Problems to work on:
a - Transcribe the contract law Q&A from "1. What are" to "operation and enforcement.".
b - Decide whether each statement agrees with the contract law Q&A, answering yes or no and quoting the words of the text that settle it. (i) Contracts of pledge are among the special types of contracts recognized in law. (ii) A contract is defined as an agreement that requires at least three parties. (iii) The scope of the Act specifies the conditions that must be met for a contract to be considered valid and enforceable.
c - Extend the contract law Q&A past its final line, keeping its format.

Passage for review:
-- Opening Marker --
1. What are the special types of contracts recognized in law?
Ans. Special types of contracts recognized in law include contracts of indemnity, contracts of guarantee, contracts of bailment, contracts of pledge, and contracts of agency. Each of these contracts has distinct characteristics and legal implications, making them unique in their operation and enforcement.
2. How does the scope of the Act affect different types of contracts?
Ans. The scope of the Act defines the legal framework within which various contracts operate. It specifies the conditions and stipulations that must be met for a contract to be considered valid and enforceable. This affects different types of contracts by outlining their specific requirements, rights, and obligations under the law.
3. What is the definition of a contract according to contract law?
Ans. A contract is defined as an agreement between two or more parties that creates mutual obligations enforceable by law. It must consist of an offer, acceptance, consideration, and the intention to create legal relations. These elements ensure that the agreement is binding and can be upheld in a court of law.
4. What is a contract of indemnity and how does it function?
-- Closing Marker --
Data:
-- Opening Marker --
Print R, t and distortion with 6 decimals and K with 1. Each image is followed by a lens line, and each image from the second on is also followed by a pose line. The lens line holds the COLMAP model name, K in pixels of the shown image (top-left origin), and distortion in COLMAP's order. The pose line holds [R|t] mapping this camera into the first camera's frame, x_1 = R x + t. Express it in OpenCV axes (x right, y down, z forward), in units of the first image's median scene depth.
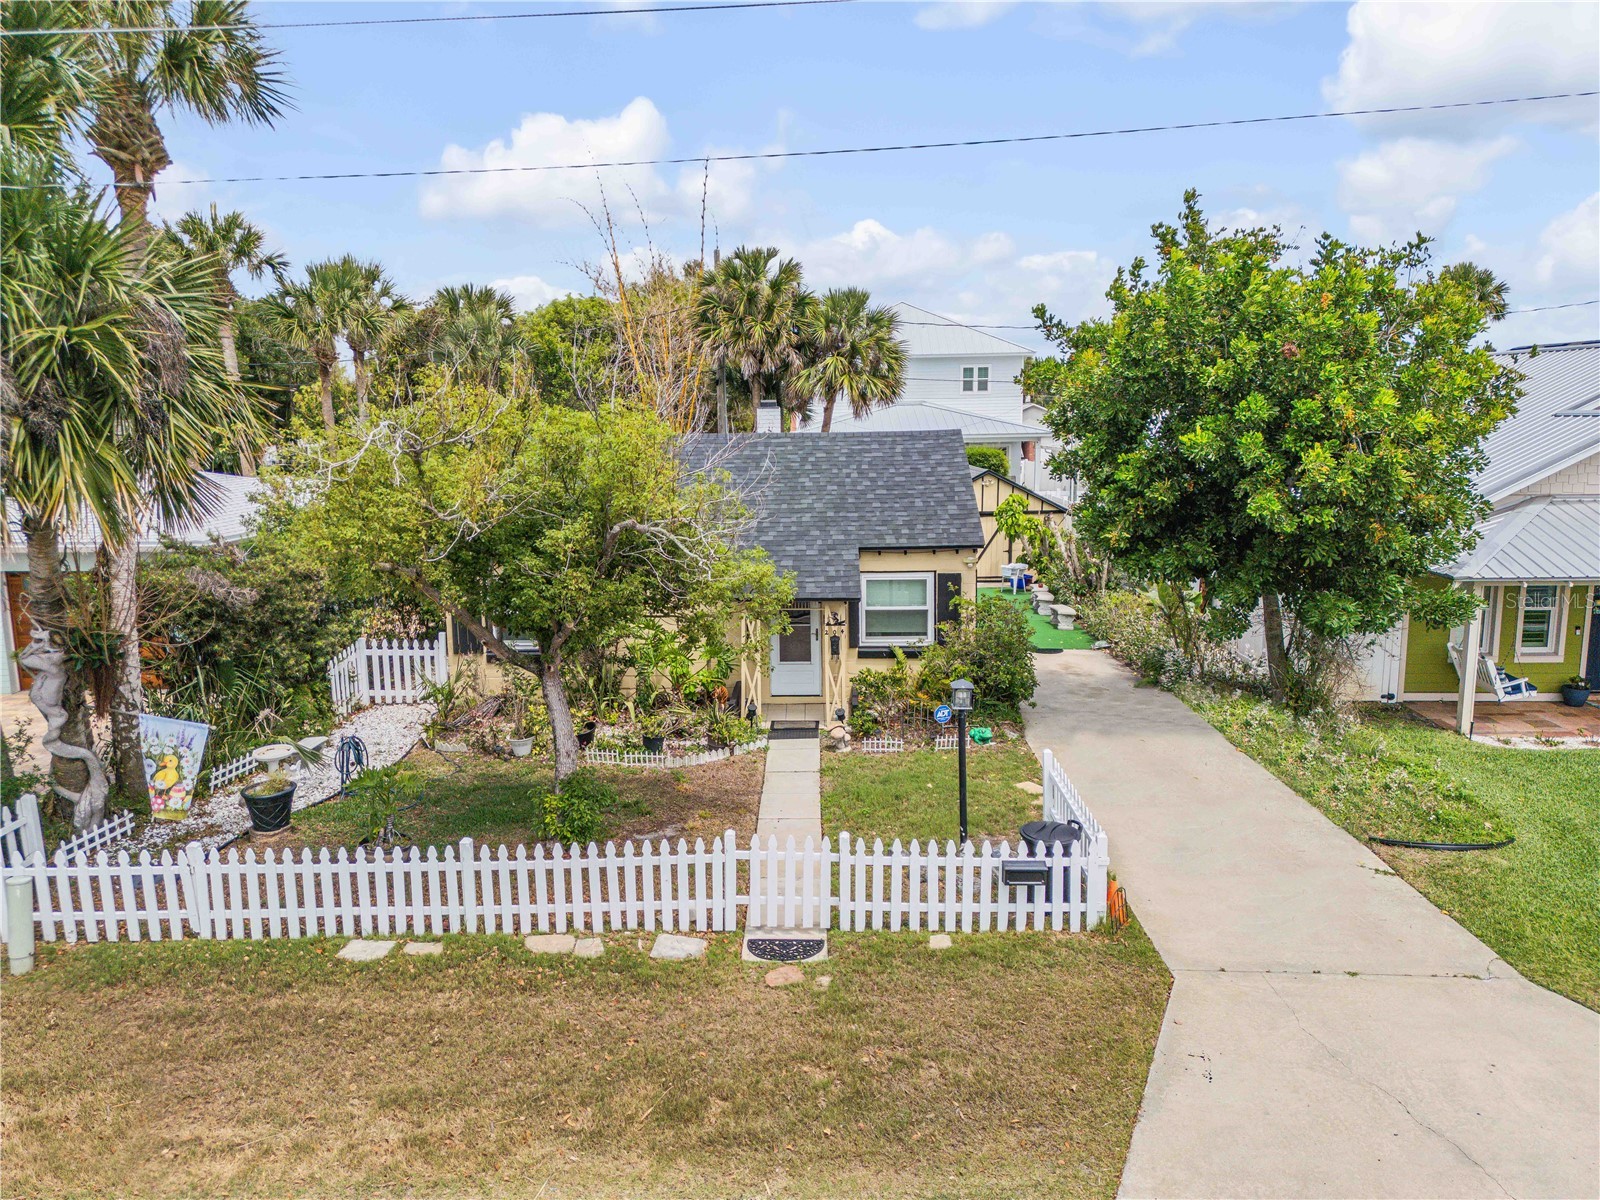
-- Closing Marker --
Results for each task:
a -
1. What are the special types of contracts recognized in law?
Ans. Special types of contracts recognized in law include contracts of indemnity, contracts of guarantee, contracts of bailment, contracts of pledge, and contracts of agency. Each of these contracts has distinct characteristics and legal implications, making them unique in their operation and enforcement.

b -
(i) Yes: "contracts of pledge"
(ii) No: "an agreement between two or more parties"
(iii) Yes: "It specifies the conditions and stipulations that must be met for a contract to be considered valid and enforceable."

c -
Ans. A contract of indemnity is an agreement whereby one party agrees to compensate another for loss or damage incurred. It functions by providing a safeguard against financial loss, where the indemnifier promises to indemnify the indemnity holder in case of specified losses. This contract is particularly important in risk management and insurance.
5. What is the difference between a contract of indemnity and a contract of guarantee?
Ans. The key difference between a contract of indemnity and a contract of guarantee lies in the nature of the obligation. In a contract of indemnity, the indemnifier’s liability is primary and independent, meaning they are liable for losses incurred by the indemnity holder without any requirement for the latter to seek recourse from a third party. In contrast, a contract of guarantee involves a secondary obligation where the guarantor is liable only if the principal debtor defaults on their obligation.